(Page-level text extractions)

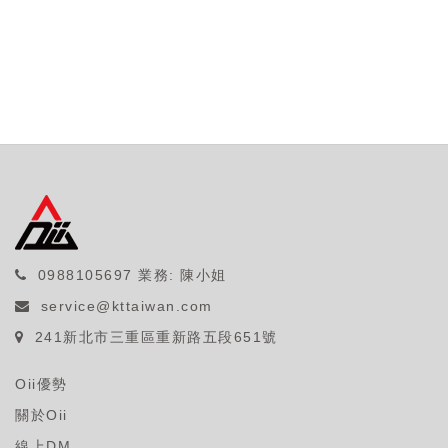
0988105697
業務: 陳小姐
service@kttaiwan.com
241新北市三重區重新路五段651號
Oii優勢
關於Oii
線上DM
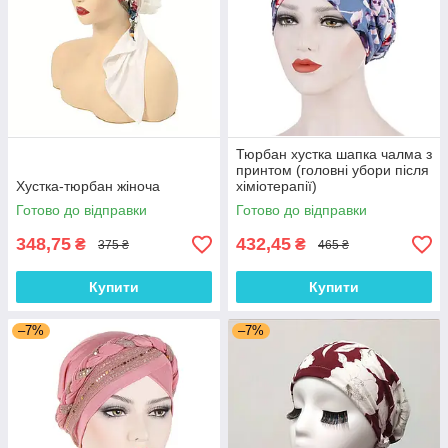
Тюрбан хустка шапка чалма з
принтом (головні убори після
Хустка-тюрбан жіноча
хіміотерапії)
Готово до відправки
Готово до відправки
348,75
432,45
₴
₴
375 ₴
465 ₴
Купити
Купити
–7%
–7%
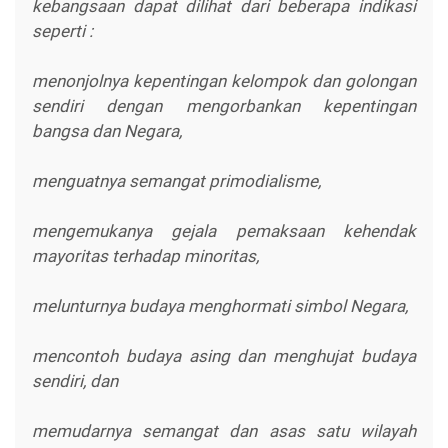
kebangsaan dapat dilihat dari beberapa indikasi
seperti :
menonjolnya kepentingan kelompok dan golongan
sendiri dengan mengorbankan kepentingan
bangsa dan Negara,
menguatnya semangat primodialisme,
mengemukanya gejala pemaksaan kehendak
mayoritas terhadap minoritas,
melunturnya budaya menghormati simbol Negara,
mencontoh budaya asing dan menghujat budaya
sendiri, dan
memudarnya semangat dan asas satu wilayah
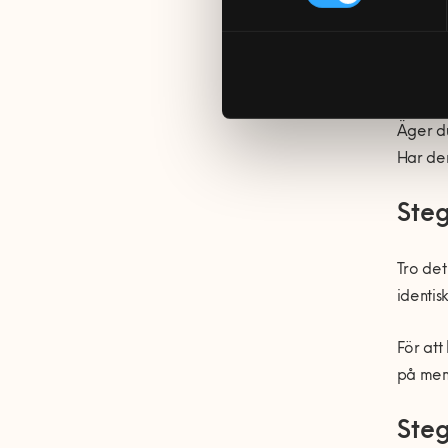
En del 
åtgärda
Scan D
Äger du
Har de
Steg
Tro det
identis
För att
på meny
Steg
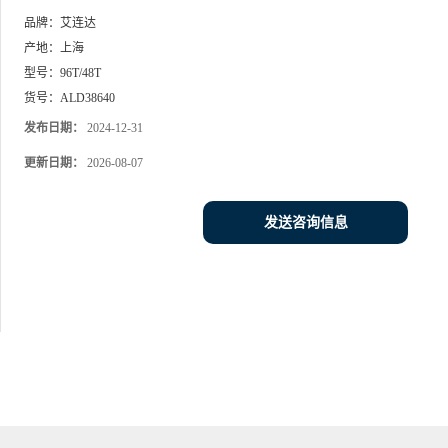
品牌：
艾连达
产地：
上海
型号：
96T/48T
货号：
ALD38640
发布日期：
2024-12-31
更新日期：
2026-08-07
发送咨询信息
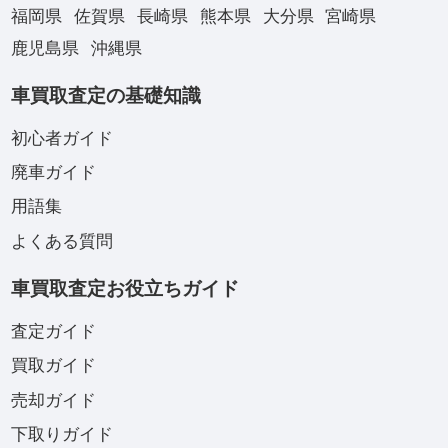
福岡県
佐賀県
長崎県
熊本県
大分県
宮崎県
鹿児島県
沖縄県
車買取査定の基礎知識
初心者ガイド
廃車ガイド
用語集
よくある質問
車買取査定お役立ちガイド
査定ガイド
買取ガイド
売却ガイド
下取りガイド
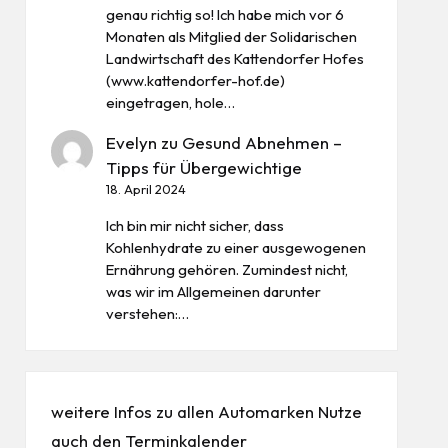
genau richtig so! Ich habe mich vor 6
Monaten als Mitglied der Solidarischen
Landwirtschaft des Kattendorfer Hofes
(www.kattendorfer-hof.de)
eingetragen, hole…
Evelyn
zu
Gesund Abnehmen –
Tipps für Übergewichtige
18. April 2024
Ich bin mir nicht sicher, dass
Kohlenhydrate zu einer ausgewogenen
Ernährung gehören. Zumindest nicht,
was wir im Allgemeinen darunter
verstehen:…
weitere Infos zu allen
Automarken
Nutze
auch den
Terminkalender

--

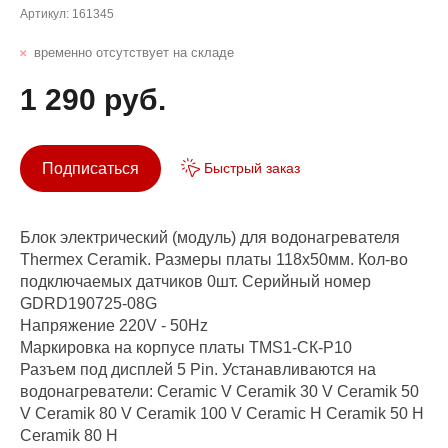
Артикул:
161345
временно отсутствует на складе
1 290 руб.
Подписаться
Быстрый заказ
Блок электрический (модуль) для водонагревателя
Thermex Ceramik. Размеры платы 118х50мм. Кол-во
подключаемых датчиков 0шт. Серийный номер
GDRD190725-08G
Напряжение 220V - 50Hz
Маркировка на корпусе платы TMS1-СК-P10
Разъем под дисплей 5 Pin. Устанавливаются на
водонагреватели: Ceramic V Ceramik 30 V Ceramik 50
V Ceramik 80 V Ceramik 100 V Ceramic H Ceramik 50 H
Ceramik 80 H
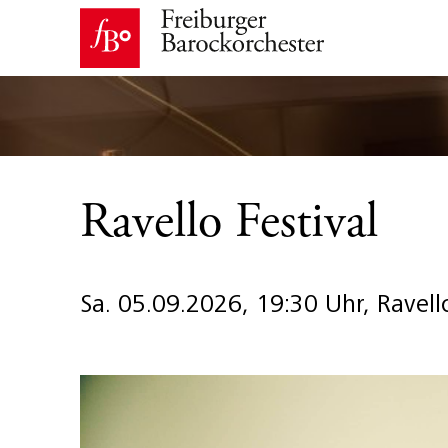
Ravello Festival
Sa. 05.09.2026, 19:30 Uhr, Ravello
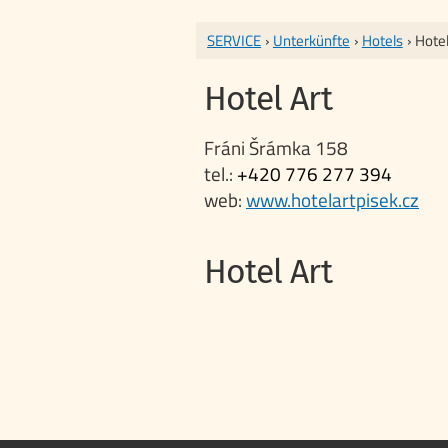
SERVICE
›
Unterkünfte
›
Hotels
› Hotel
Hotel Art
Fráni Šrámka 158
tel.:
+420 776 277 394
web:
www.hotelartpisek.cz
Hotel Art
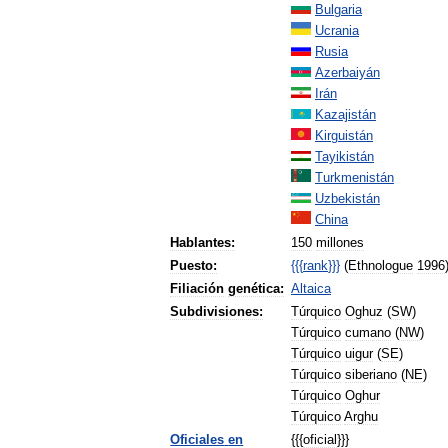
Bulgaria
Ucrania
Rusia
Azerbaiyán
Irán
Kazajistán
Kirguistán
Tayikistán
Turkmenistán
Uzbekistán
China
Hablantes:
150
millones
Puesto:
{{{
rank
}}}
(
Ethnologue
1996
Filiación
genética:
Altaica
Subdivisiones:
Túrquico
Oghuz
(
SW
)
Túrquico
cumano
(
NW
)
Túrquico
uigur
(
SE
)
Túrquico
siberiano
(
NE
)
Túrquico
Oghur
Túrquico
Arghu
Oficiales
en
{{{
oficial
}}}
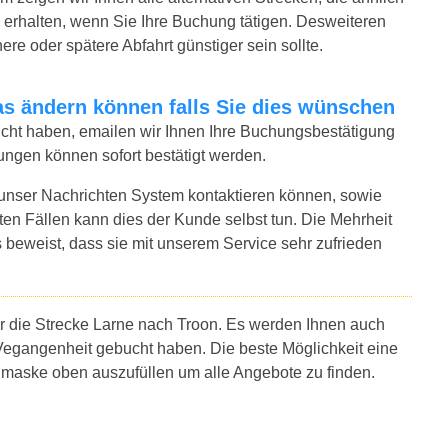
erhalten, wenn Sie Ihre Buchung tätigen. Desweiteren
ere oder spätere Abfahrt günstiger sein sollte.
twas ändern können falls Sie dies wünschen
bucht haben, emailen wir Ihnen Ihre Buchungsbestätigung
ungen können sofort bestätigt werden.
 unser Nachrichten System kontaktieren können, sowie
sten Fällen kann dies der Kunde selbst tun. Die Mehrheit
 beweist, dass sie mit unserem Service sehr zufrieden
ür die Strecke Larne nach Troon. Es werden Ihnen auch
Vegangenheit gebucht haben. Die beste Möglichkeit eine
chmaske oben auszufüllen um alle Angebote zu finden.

WHAT YOU WILL DO —
Read through the lines above and collect those that contain the string "budaya".

REPLY TO THE TASK —
melunturnya budaya menghormati simbol Negara,
mencontoh budaya asing dan menghujat budaya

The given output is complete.